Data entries
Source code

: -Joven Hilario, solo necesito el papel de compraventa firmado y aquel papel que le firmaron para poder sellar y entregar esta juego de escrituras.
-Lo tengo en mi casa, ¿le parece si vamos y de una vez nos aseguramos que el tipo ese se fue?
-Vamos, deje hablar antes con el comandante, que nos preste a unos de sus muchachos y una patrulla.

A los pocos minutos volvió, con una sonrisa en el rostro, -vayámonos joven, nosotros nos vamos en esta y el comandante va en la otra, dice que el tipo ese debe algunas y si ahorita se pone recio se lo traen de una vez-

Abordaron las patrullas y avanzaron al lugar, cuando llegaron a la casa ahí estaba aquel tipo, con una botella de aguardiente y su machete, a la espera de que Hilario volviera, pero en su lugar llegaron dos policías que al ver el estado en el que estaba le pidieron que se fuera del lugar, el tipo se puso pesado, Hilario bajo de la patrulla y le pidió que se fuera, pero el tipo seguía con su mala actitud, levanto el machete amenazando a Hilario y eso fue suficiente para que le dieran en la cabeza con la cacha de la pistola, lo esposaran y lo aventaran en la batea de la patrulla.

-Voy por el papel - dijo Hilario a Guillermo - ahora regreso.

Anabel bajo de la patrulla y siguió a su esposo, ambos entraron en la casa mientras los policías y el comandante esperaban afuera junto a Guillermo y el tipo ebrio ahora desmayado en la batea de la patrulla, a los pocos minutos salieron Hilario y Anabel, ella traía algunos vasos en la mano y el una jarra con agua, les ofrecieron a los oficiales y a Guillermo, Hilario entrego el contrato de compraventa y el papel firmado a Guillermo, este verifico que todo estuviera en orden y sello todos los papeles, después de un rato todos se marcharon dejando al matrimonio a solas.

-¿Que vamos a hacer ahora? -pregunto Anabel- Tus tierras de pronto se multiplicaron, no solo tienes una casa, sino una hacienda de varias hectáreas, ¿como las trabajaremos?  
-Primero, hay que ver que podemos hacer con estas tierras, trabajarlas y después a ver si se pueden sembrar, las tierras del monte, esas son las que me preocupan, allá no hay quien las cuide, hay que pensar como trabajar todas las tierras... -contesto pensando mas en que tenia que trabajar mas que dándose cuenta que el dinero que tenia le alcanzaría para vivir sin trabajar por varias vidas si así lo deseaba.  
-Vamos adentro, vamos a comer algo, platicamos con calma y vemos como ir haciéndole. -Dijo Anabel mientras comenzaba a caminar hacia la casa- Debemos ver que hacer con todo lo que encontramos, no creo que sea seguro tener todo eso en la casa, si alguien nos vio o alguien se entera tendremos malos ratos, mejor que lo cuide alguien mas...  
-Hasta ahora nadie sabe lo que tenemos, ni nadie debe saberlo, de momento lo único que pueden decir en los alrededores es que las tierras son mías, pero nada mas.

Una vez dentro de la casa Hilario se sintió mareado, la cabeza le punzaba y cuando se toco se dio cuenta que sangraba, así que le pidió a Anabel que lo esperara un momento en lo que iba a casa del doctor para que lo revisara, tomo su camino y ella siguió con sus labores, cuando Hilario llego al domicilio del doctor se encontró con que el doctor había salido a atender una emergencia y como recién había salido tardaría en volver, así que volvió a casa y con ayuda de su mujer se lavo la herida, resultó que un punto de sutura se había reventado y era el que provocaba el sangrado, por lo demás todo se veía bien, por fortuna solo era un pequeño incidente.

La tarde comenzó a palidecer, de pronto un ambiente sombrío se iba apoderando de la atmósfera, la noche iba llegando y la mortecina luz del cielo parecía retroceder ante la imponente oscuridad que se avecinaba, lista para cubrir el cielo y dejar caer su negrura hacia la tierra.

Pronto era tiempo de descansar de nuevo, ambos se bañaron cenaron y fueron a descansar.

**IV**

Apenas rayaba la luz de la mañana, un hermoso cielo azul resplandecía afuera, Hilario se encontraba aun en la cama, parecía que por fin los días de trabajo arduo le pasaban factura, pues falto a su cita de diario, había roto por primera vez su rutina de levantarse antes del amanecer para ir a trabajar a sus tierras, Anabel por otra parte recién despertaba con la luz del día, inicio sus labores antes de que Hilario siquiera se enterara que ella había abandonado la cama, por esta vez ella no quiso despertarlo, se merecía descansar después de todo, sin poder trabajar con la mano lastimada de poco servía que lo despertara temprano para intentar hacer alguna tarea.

Required action :: Return the entries above exactly as they appear.

Answer space ::
Source code

: -Joven Hilario, solo necesito el papel de compraventa firmado y aquel papel que le firmaron para poder sellar y entregar esta juego de escrituras.
-Lo tengo en mi casa, ¿le parece si vamos y de una vez nos aseguramos que el tipo ese se fue?
-Vamos, deje hablar antes con el comandante, que nos preste a unos de sus muchachos y una patrulla.

A los pocos minutos volvió, con una sonrisa en el rostro, -vayámonos joven, nosotros nos vamos en esta y el comandante va en la otra, dice que el tipo ese debe algunas y si ahorita se pone recio se lo traen de una vez-

Abordaron las patrullas y avanzaron al lugar, cuando llegaron a la casa ahí estaba aquel tipo, con una botella de aguardiente y su machete, a la espera de que Hilario volviera, pero en su lugar llegaron dos policías que al ver el estado en el que estaba le pidieron que se fuera del lugar, el tipo se puso pesado, Hilario bajo de la patrulla y le pidió que se fuera, pero el tipo seguía con su mala actitud, levanto el machete amenazando a Hilario y eso fue suficiente para que le dieran en la cabeza con la cacha de la pistola, lo esposaran y lo aventaran en la batea de la patrulla.

-Voy por el papel - dijo Hilario a Guillermo - ahora regreso.

Anabel bajo de la patrulla y siguió a su esposo, ambos entraron en la casa mientras los policías y el comandante esperaban afuera junto a Guillermo y el tipo ebrio ahora desmayado en la batea de la patrulla, a los pocos minutos salieron Hilario y Anabel, ella traía algunos vasos en la mano y el una jarra con agua, les ofrecieron a los oficiales y a Guillermo, Hilario entrego el contrato de compraventa y el papel firmado a Guillermo, este verifico que todo estuviera en orden y sello todos los papeles, después de un rato todos se marcharon dejando al matrimonio a solas.

-¿Que vamos a hacer ahora? -pregunto Anabel- Tus tierras de pronto se multiplicaron, no solo tienes una casa, sino una hacienda de varias hectáreas, ¿como las trabajaremos?  
-Primero, hay que ver que podemos hacer con estas tierras, trabajarlas y después a ver si se pueden sembrar, las tierras del monte, esas son las que me preocupan, allá no hay quien las cuide, hay que pensar como trabajar todas las tierras... -contesto pensando mas en que tenia que trabajar mas que dándose cuenta que el dinero que tenia le alcanzaría para vivir sin trabajar por varias vidas si así lo deseaba.  
-Vamos adentro, vamos a comer algo, platicamos con calma y vemos como ir haciéndole. -Dijo Anabel mientras comenzaba a caminar hacia la casa- Debemos ver que hacer con todo lo que encontramos, no creo que sea seguro tener todo eso en la casa, si alguien nos vio o alguien se entera tendremos malos ratos, mejor que lo cuide alguien mas...  
-Hasta ahora nadie sabe lo que tenemos, ni nadie debe saberlo, de momento lo único que pueden decir en los alrededores es que las tierras son mías, pero nada mas.

Una vez dentro de la casa Hilario se sintió mareado, la cabeza le punzaba y cuando se toco se dio cuenta que sangraba, así que le pidió a Anabel que lo esperara un momento en lo que iba a casa del doctor para que lo revisara, tomo su camino y ella siguió con sus labores, cuando Hilario llego al domicilio del doctor se encontró con que el doctor había salido a atender una emergencia y como recién había salido tardaría en volver, así que volvió a casa y con ayuda de su mujer se lavo la herida, resultó que un punto de sutura se había reventado y era el que provocaba el sangrado, por lo demás todo se veía bien, por fortuna solo era un pequeño incidente.

La tarde comenzó a palidecer, de pronto un ambiente sombrío se iba apoderando de la atmósfera, la noche iba llegando y la mortecina luz del cielo parecía retroceder ante la imponente oscuridad que se avecinaba, lista para cubrir el cielo y dejar caer su negrura hacia la tierra.

Pronto era tiempo de descansar de nuevo, ambos se bañaron cenaron y fueron a descansar.

**IV**

Apenas rayaba la luz de la mañana, un hermoso cielo azul resplandecía afuera, Hilario se encontraba aun en la cama, parecía que por fin los días de trabajo arduo le pasaban factura, pues falto a su cita de diario, había roto por primera vez su rutina de levantarse antes del amanecer para ir a trabajar a sus tierras, Anabel por otra parte recién despertaba con la luz del día, inicio sus labores antes de que Hilario siquiera se enterara que ella había abandonado la cama, por esta vez ella no quiso despertarlo, se merecía descansar después de todo, sin poder trabajar con la mano lastimada de poco servía que lo despertara temprano para intentar hacer alguna tarea.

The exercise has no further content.